Il cantautore ha appena aperto i suoi archivi, un sito stracolmo di materiale disponibile a qualità altissima. Ma non è il suo testamento, perché Neil Young non ha nessuna intenzione di fermarsi.

Neil Young, foto The Canadian Press/Press Association Images / IPA

Quando devi scrivere di Neil Young, non ti aspetti che lui stia facendo lo stesso con te. «Sto scrivendo di questa giornata per il Times Contrarian», dice del giornale pubblicato su Neil Young Archives. Il cantautore è impegnato tutto il giorno con una serie di interviste, e sta appuntando tutti i suoi pensieri. «Racconterò dell’esperienza di questa giornata: di cosa ho parlato, tutto quello che riuscirò a ricordare», continua. «Ora si sta facendo tardi, quindi la mia memoria va peggiorando. È un esercizio giornalistico».

Se c’è una cosa che abbiamo imparato dalla carriera di Young, è proprio di aspettarci l’inaspettato. Ed è vero anche per Paradox, il film scritto e diretto da Daryl Hannah e che arriverà su Netflix a fine mese, dopo il debutto al South By Southwest. Young interpreta “l’uomo con il cappello nero”, leader di una banda di banditi di cui fa parte anche la sua band, i Promise of the Real. Vivono in un mondo in cui i semi sono diventati moneta corrente.

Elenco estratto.
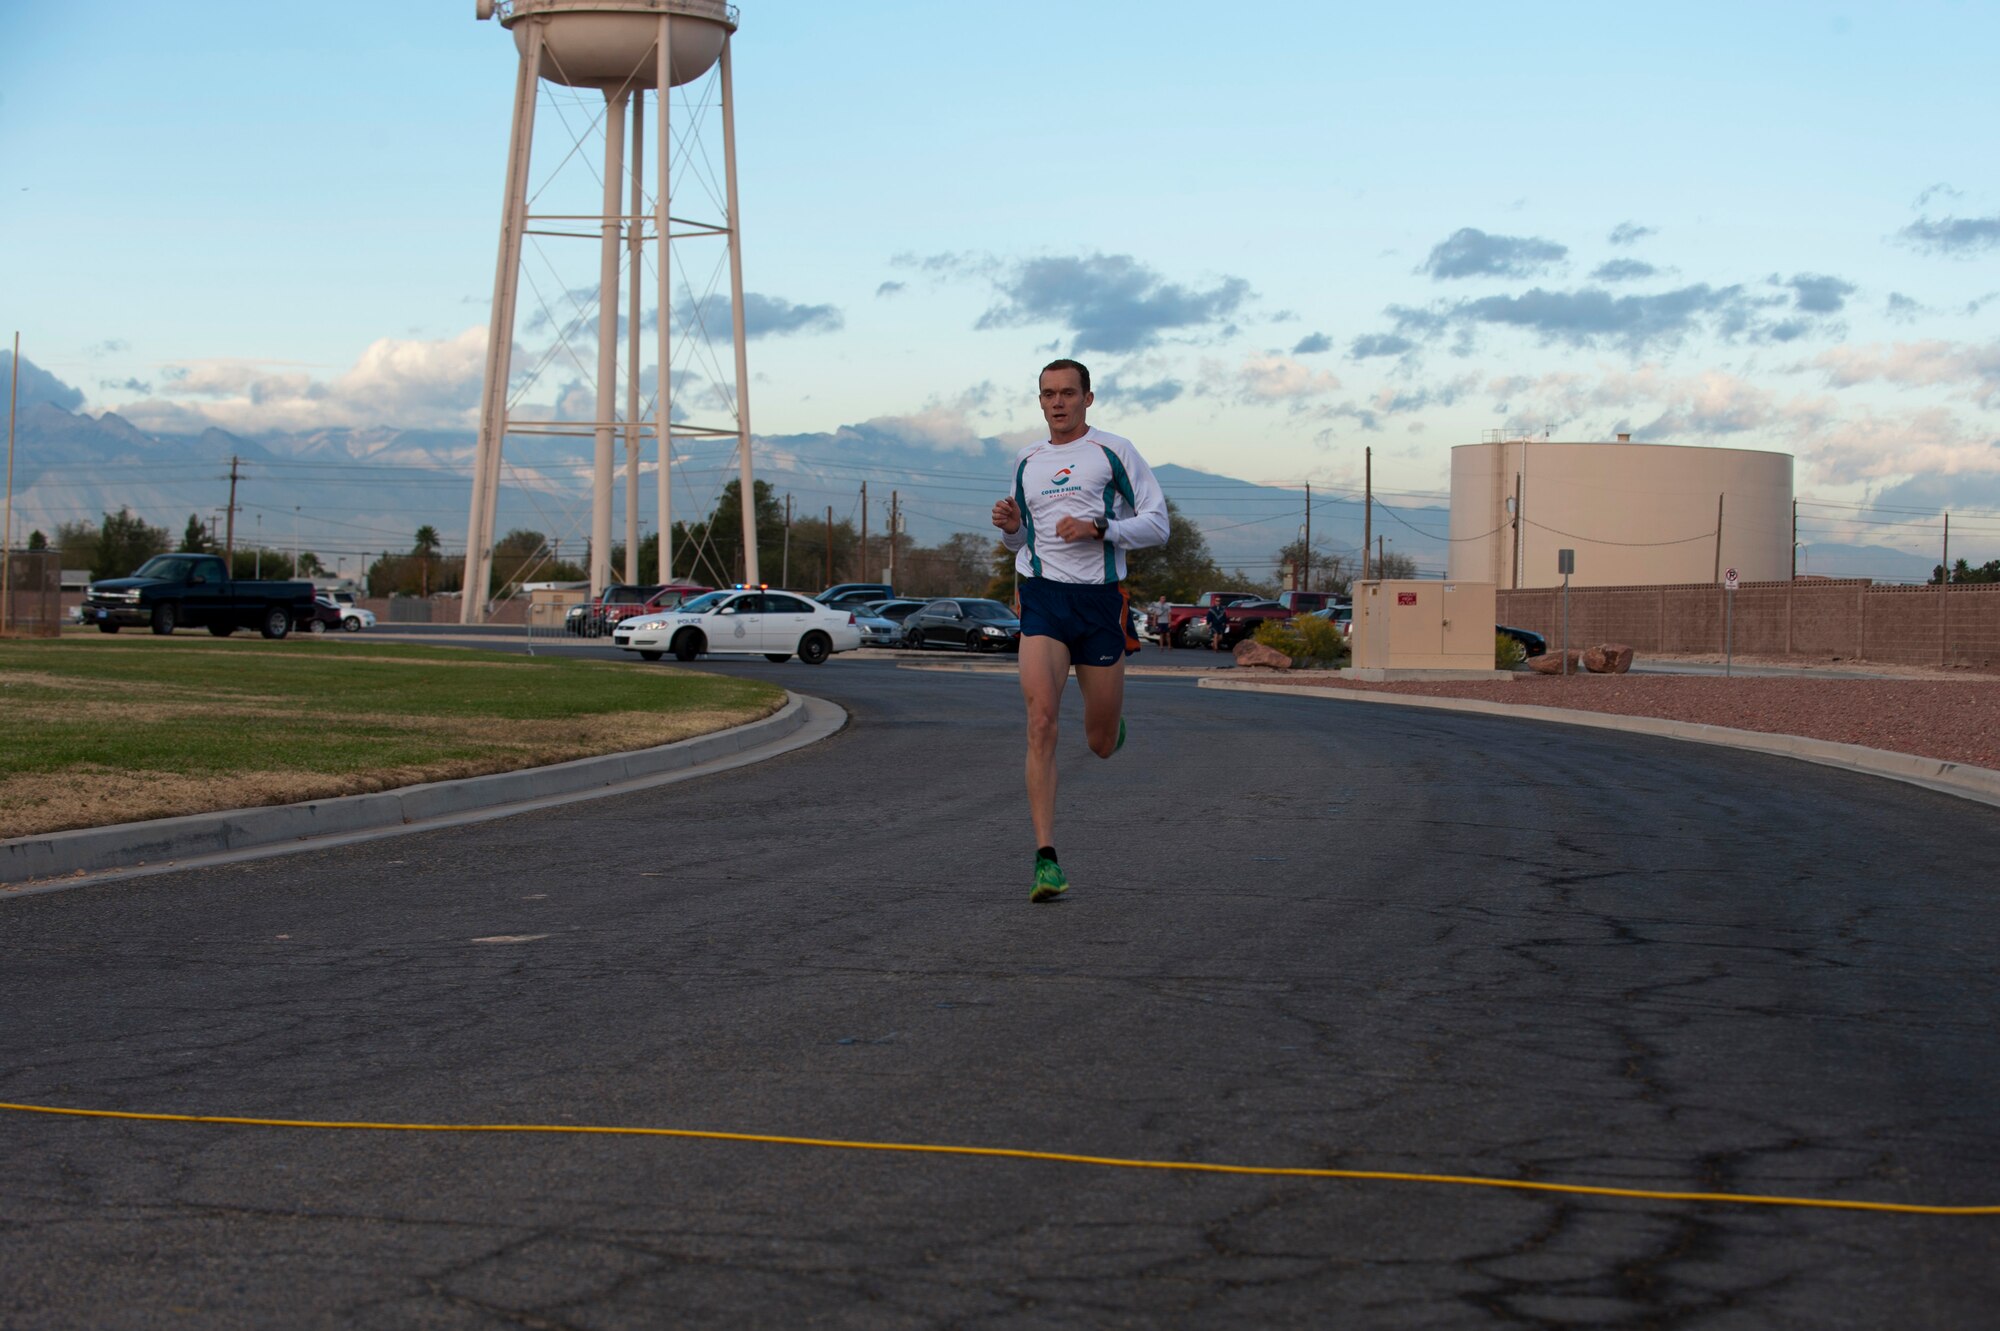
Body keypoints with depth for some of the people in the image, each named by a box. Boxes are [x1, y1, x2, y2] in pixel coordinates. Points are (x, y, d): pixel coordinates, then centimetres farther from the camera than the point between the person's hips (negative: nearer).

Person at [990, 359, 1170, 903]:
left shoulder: (1114, 451, 3)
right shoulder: (1026, 461, 15)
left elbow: (1156, 524, -1)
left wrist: (1099, 527, -16)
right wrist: (1010, 528, 3)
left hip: (1100, 598, -1)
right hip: (1042, 597, 2)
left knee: (1101, 744, 7)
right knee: (1041, 724, -18)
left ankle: (1112, 723, 48)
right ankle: (1046, 858, -19)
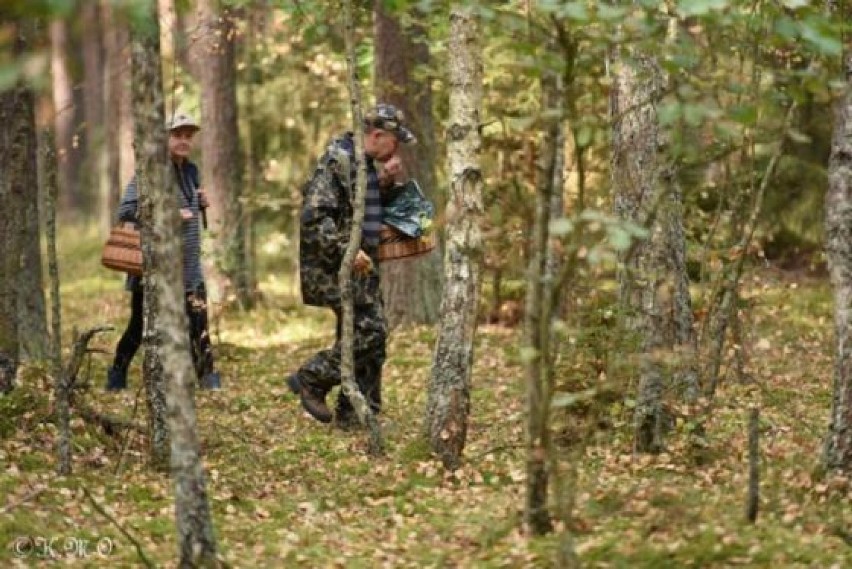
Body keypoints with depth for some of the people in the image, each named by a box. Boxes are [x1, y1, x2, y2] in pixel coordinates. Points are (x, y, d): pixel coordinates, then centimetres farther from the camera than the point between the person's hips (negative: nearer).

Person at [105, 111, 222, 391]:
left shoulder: (190, 170, 10)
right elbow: (126, 211, -20)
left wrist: (200, 203, 3)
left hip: (189, 266, 6)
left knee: (199, 324, -3)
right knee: (140, 326, 6)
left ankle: (209, 382, 0)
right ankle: (116, 378, 23)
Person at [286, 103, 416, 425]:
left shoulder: (371, 165, 14)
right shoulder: (337, 161, -15)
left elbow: (378, 213, 24)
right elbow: (314, 216, -22)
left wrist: (390, 182, 6)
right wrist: (346, 250, -26)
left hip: (361, 263, 9)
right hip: (333, 265, -9)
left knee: (369, 337, 8)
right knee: (370, 330, -14)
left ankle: (355, 413, 15)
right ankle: (311, 380, 0)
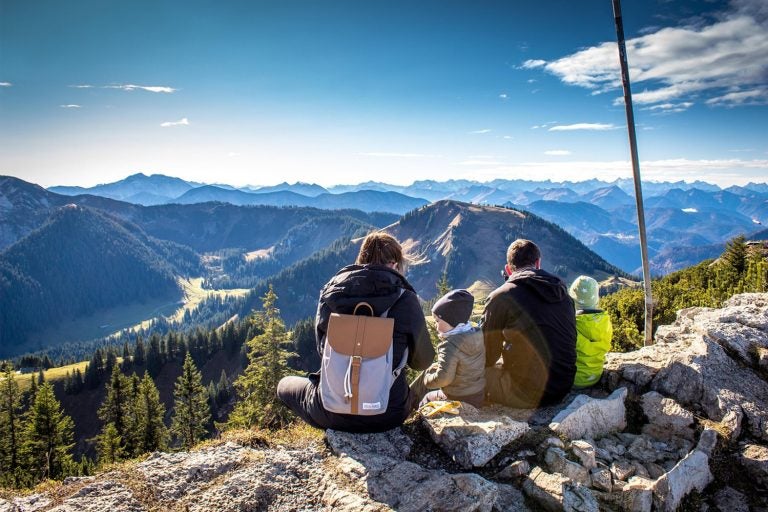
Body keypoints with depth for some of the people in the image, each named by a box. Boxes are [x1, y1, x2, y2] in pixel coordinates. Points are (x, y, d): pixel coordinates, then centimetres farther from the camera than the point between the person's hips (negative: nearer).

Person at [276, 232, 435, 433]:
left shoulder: (331, 291, -5)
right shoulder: (406, 299, -11)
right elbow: (422, 362, 1)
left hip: (333, 413, 0)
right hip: (389, 414, 1)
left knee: (285, 384, 30)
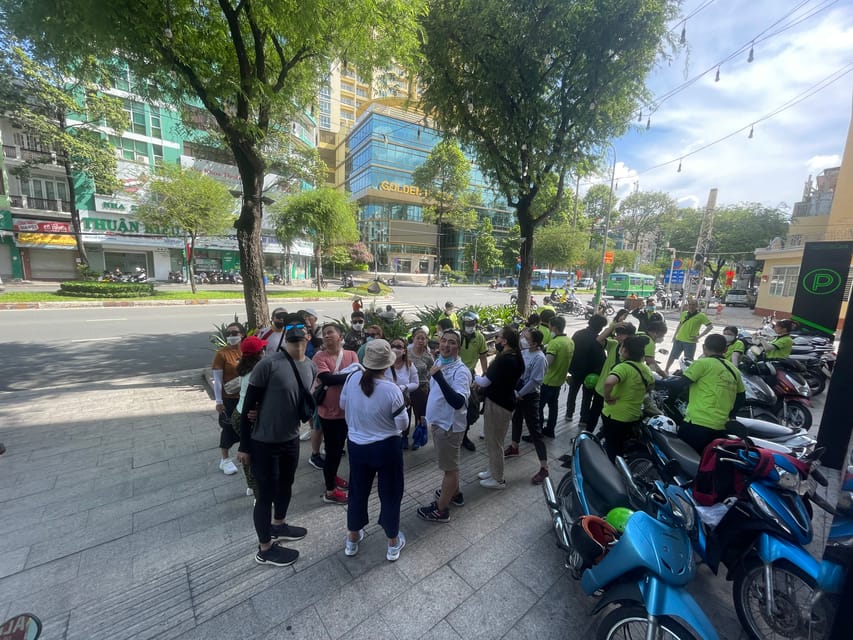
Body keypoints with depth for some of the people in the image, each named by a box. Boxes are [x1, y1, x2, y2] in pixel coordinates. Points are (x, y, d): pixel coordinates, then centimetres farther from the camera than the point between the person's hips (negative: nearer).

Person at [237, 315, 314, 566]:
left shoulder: (311, 367, -2)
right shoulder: (269, 364, -22)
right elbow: (248, 406, -15)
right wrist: (244, 446, -11)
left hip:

COSA FARAI.
1 - Rispondi in breve a queste domande sul testo su Neil Young:
(a) Per quale giornale Young dice di stare scrivendo della giornata?
(b) Chi ha scritto e diretto il film Paradox?
(c) Che cosa è diventato moneta corrente nel mondo in cui vivono i personaggi del film?
2 - Aggiorna il testo su Neil Young riportando tutto ciò che va da "Il cantautore ha" fino a "intenzione di fermarsi.", con "musicista" al posto di "cantautore".
L'elenco non ha alcun ruolo in questo lavoro.

LE TUE RISPOSTE.
1 -
(a) Per il Times Contrarian.
(b) Daryl Hannah.
(c) I semi.

2 -
Il musicista ha appena aperto i suoi archivi, un sito stracolmo di materiale disponibile a qualità altissima. Ma non è il suo testamento, perché Neil Young non ha nessuna intenzione di fermarsi.